[Your objective]: What is the number of lines in the data below that hold the word "Температура"? Give nothing beyond that number.

[Input for this task]:
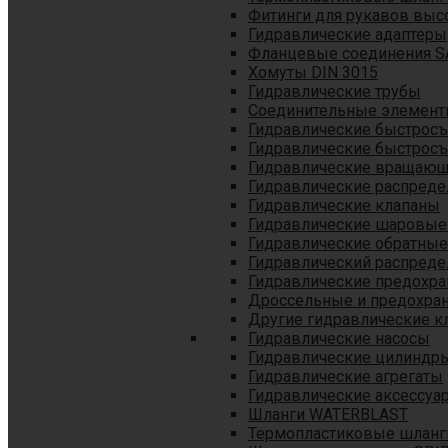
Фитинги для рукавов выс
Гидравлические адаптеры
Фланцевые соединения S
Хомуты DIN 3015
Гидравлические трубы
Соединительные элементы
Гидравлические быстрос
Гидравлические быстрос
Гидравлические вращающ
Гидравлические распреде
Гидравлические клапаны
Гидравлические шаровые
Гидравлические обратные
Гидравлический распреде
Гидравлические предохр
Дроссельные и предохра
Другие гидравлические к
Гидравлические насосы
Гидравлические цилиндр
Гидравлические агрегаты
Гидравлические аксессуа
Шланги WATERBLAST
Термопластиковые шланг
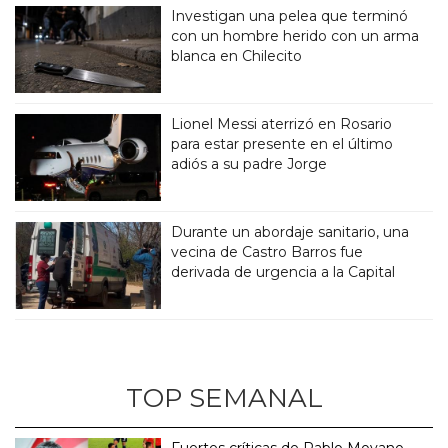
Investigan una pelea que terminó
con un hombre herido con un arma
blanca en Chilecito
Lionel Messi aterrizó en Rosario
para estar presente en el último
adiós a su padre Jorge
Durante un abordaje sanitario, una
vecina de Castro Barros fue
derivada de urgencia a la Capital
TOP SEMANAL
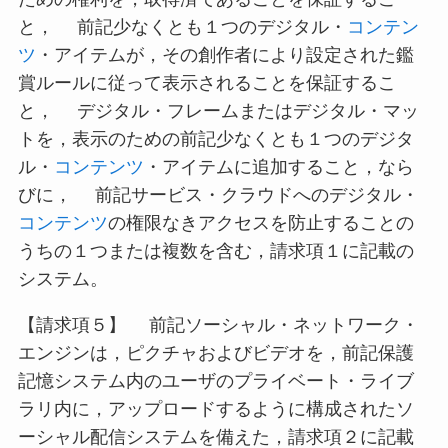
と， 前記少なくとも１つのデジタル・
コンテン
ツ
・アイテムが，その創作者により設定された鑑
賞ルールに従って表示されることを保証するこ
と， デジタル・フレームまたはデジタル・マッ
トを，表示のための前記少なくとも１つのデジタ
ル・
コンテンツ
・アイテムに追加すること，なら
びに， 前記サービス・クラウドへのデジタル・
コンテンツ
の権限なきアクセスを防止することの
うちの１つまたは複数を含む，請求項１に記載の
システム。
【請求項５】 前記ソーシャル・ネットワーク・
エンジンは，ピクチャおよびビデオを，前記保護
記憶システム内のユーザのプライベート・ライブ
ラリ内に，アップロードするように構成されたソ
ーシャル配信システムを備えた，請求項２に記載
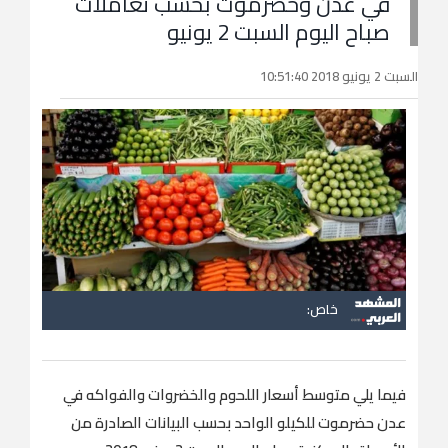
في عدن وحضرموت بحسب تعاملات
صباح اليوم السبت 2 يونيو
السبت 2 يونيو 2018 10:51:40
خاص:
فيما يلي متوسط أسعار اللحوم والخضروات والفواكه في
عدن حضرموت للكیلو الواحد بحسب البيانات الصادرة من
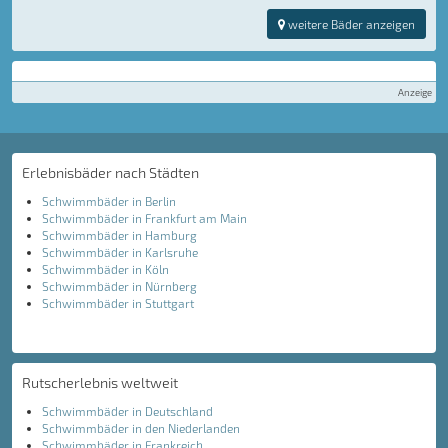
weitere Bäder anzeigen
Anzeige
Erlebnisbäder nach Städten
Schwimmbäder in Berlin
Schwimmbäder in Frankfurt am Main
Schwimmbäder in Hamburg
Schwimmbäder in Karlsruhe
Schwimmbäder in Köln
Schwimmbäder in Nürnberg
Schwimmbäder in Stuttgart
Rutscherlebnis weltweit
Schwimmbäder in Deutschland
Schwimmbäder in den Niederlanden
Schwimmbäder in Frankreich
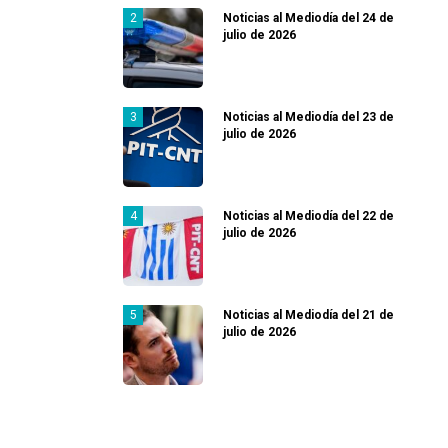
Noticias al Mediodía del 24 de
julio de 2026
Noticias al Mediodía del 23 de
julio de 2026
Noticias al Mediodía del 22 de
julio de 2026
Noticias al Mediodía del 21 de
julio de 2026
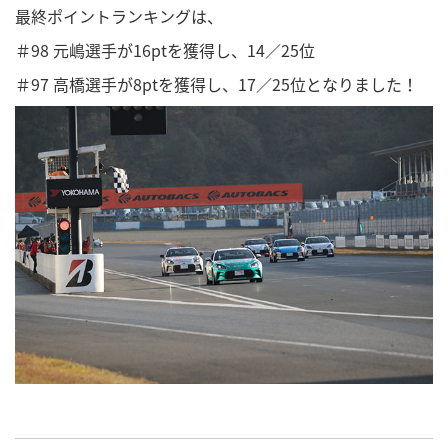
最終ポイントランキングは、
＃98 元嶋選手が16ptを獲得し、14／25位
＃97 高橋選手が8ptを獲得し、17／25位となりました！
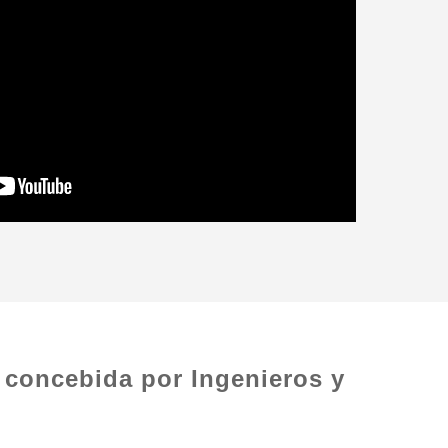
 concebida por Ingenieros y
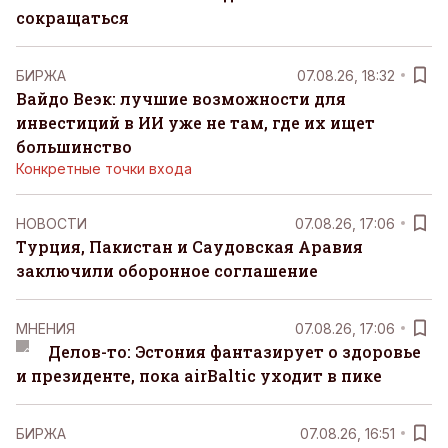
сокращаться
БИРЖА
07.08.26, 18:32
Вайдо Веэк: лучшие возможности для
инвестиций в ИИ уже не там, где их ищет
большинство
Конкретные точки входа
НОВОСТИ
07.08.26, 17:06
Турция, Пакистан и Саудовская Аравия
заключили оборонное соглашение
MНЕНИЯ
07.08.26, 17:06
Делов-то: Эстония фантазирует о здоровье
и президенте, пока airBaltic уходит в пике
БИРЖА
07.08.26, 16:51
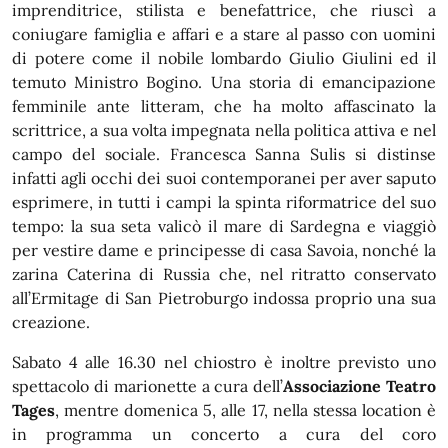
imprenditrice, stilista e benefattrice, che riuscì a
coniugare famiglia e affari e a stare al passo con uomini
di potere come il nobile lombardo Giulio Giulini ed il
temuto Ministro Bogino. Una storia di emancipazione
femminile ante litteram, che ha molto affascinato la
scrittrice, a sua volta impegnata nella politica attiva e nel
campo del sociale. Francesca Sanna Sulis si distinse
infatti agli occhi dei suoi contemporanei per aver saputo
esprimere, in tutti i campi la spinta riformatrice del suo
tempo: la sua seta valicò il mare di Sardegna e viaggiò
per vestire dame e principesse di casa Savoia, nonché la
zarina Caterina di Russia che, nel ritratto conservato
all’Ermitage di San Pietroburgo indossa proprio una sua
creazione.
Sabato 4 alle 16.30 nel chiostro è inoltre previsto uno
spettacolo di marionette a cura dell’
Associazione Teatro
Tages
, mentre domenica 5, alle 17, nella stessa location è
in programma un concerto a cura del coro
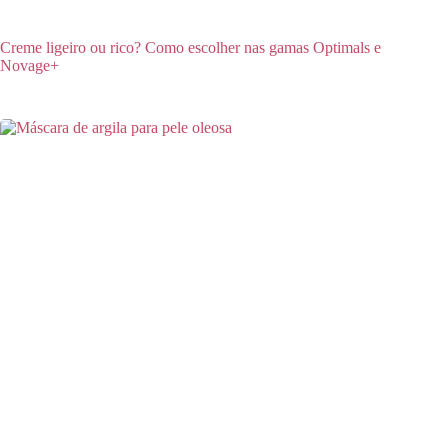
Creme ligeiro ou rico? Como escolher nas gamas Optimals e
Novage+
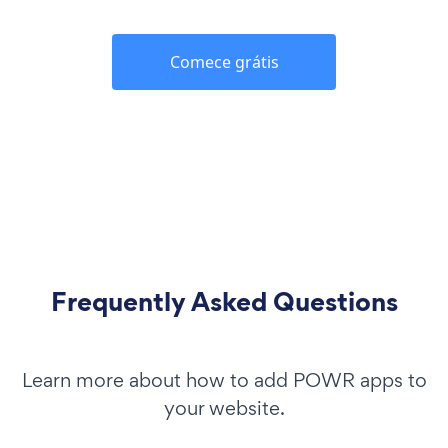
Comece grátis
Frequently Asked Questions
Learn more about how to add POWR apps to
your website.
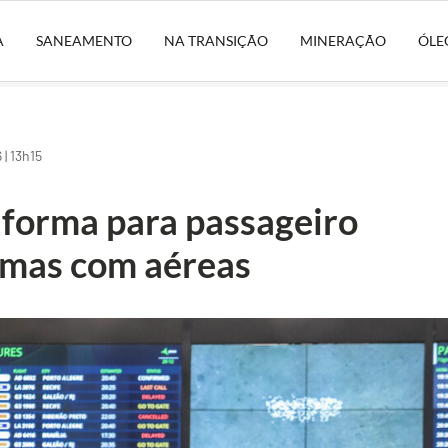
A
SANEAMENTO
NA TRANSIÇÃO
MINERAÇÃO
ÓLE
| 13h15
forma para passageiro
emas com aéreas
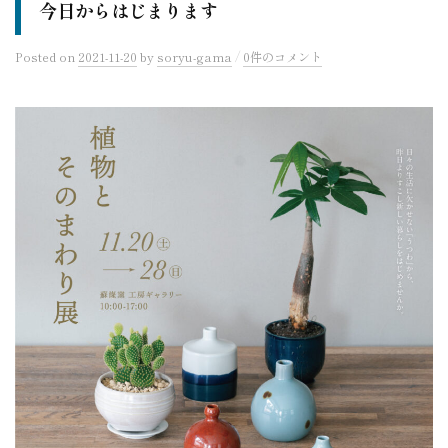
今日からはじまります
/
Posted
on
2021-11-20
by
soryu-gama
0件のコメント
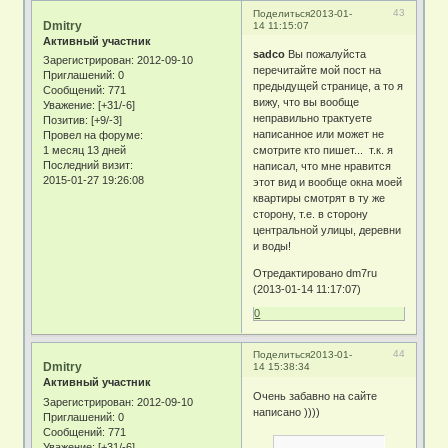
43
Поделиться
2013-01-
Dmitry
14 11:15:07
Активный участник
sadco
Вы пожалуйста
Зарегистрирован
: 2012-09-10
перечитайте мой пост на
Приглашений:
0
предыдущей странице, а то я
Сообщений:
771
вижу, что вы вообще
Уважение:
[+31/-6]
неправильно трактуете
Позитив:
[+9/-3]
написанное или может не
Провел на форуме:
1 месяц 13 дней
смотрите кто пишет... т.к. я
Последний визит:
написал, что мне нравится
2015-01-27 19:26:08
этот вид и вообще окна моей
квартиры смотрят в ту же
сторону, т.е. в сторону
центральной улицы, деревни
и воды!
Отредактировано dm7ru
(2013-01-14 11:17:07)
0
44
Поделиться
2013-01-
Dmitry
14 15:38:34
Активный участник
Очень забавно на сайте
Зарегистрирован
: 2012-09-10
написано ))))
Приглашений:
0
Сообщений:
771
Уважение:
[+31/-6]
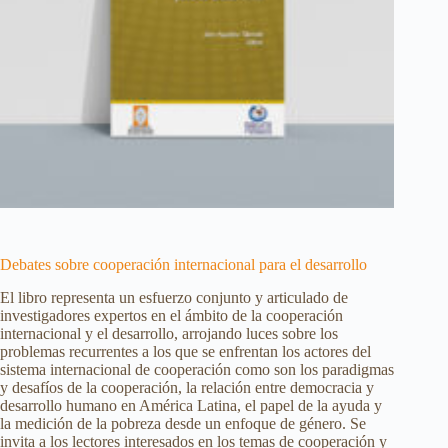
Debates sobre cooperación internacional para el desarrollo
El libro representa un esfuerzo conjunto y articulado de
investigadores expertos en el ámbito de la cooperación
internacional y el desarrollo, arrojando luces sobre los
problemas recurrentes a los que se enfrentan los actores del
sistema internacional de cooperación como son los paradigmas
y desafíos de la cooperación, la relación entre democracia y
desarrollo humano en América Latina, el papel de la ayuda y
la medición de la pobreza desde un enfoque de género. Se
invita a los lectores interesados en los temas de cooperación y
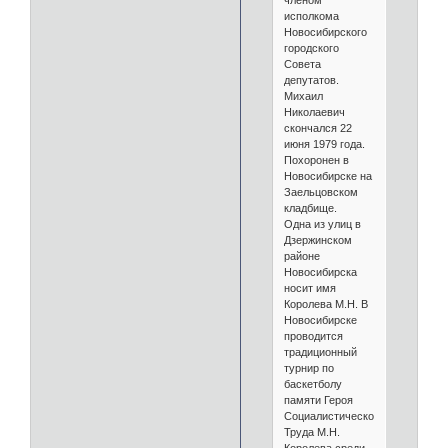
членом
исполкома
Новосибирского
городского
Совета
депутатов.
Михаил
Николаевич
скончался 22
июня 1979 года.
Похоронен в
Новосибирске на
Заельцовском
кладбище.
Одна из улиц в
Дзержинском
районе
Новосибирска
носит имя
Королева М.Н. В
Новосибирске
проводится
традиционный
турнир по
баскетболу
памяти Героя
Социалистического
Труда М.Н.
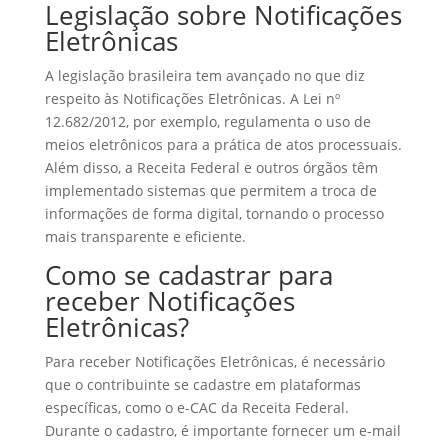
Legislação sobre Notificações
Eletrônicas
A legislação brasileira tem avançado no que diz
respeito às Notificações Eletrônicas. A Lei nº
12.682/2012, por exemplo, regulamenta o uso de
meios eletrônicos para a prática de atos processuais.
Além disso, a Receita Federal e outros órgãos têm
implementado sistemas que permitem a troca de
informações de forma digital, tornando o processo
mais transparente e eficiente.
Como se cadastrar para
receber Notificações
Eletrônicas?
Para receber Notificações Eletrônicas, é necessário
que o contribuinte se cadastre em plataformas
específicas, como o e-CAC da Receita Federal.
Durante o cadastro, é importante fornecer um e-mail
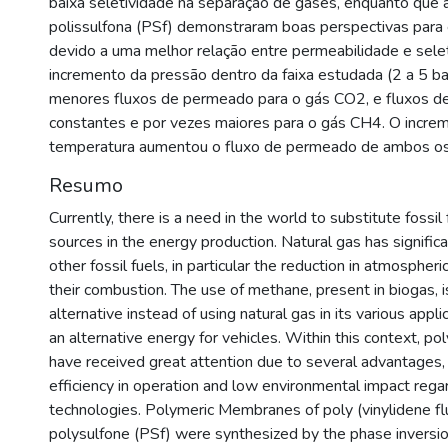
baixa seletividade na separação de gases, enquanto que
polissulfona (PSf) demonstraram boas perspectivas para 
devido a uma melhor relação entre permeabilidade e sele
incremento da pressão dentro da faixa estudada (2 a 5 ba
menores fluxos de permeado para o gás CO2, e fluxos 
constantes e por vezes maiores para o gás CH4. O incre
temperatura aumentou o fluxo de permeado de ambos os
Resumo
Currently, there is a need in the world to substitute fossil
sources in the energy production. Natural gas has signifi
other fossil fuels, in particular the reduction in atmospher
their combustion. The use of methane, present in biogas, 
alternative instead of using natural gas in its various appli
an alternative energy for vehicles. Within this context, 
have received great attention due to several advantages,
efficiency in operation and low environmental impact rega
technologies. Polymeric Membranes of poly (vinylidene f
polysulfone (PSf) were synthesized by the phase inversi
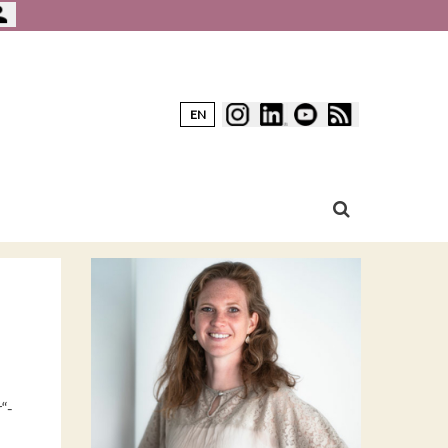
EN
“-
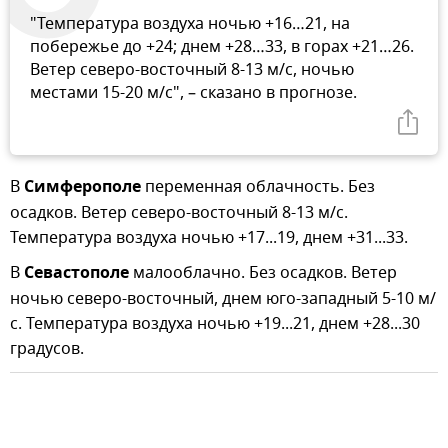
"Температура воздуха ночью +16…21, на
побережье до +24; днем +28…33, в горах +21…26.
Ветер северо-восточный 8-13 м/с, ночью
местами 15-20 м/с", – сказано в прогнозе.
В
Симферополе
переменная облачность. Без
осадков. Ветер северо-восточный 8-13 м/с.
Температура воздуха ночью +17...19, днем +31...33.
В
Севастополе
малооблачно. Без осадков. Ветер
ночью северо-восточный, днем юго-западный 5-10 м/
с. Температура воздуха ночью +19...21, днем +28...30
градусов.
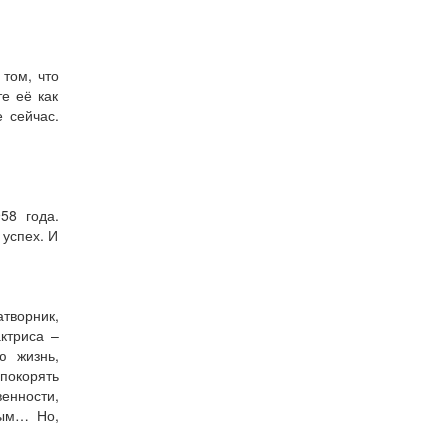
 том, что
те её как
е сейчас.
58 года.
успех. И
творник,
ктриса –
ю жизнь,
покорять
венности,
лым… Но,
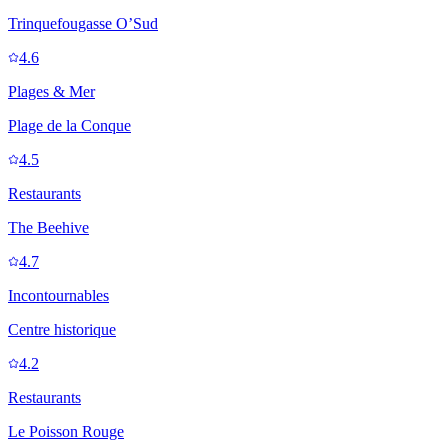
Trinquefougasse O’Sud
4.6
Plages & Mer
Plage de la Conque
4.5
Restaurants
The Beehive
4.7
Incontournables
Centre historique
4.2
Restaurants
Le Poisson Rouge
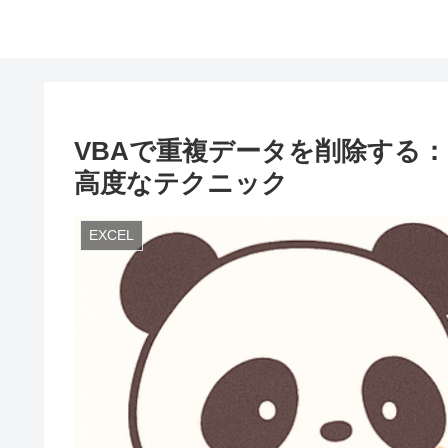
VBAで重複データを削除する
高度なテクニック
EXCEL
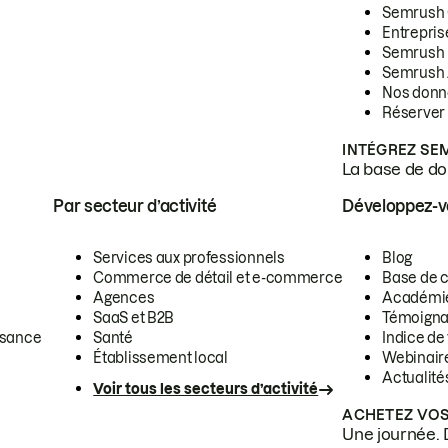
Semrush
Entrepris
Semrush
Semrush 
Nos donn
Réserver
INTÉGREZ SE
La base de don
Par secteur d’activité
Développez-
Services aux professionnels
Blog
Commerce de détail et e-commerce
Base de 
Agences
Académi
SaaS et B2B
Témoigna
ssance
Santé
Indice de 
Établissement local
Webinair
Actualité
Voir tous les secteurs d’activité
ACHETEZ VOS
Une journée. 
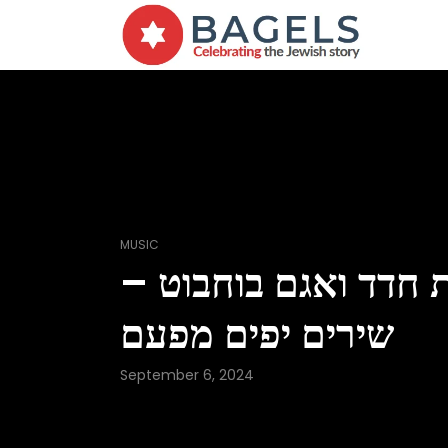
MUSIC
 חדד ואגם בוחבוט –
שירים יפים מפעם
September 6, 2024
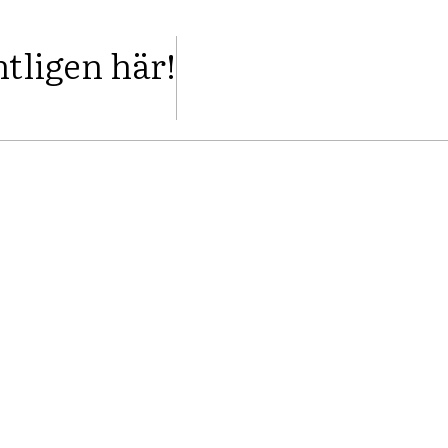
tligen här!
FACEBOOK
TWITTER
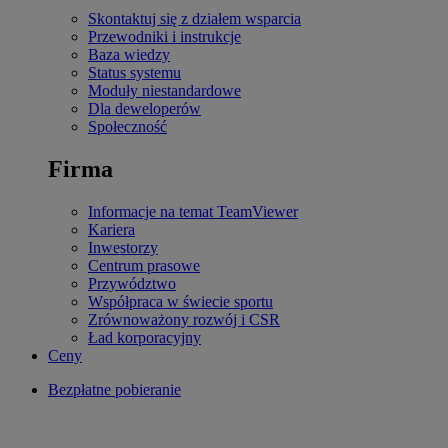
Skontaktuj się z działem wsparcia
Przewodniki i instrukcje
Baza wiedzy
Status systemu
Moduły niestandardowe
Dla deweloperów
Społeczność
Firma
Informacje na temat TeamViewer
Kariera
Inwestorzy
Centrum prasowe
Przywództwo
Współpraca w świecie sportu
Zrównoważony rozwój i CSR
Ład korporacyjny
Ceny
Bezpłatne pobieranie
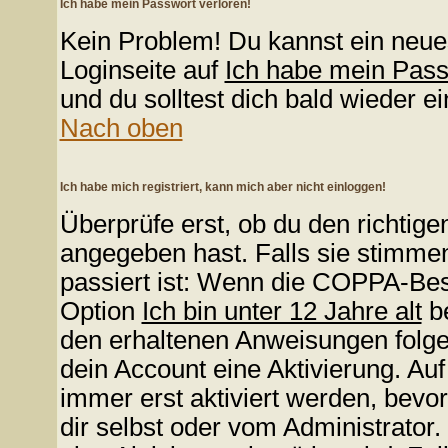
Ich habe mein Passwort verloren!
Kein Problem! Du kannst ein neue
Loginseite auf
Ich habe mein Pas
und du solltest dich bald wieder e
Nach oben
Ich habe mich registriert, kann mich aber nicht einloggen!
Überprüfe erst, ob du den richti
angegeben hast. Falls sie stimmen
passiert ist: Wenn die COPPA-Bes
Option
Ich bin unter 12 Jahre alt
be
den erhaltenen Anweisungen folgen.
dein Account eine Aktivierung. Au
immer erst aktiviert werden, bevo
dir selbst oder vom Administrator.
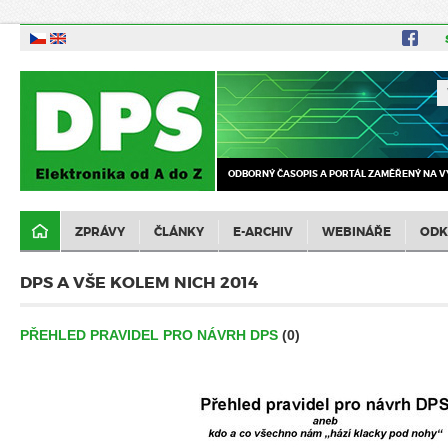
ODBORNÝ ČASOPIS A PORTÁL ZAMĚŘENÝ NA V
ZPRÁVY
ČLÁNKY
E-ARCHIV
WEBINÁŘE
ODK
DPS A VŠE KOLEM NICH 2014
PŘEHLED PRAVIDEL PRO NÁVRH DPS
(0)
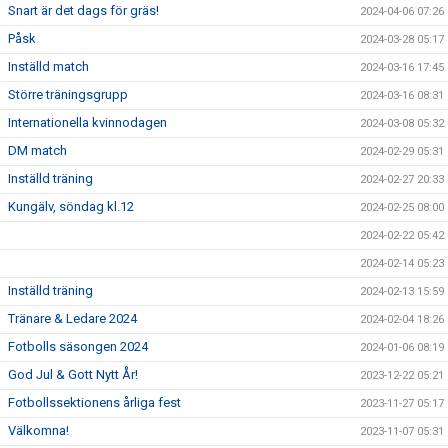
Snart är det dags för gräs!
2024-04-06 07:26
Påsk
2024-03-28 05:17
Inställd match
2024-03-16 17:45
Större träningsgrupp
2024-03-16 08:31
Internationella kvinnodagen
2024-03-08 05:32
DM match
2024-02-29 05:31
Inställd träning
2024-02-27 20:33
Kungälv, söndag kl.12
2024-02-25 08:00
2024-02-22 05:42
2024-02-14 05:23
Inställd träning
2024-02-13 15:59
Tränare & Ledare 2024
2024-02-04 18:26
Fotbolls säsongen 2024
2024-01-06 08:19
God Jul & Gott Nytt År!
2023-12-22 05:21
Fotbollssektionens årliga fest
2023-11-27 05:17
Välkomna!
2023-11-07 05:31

[Answer box]: 3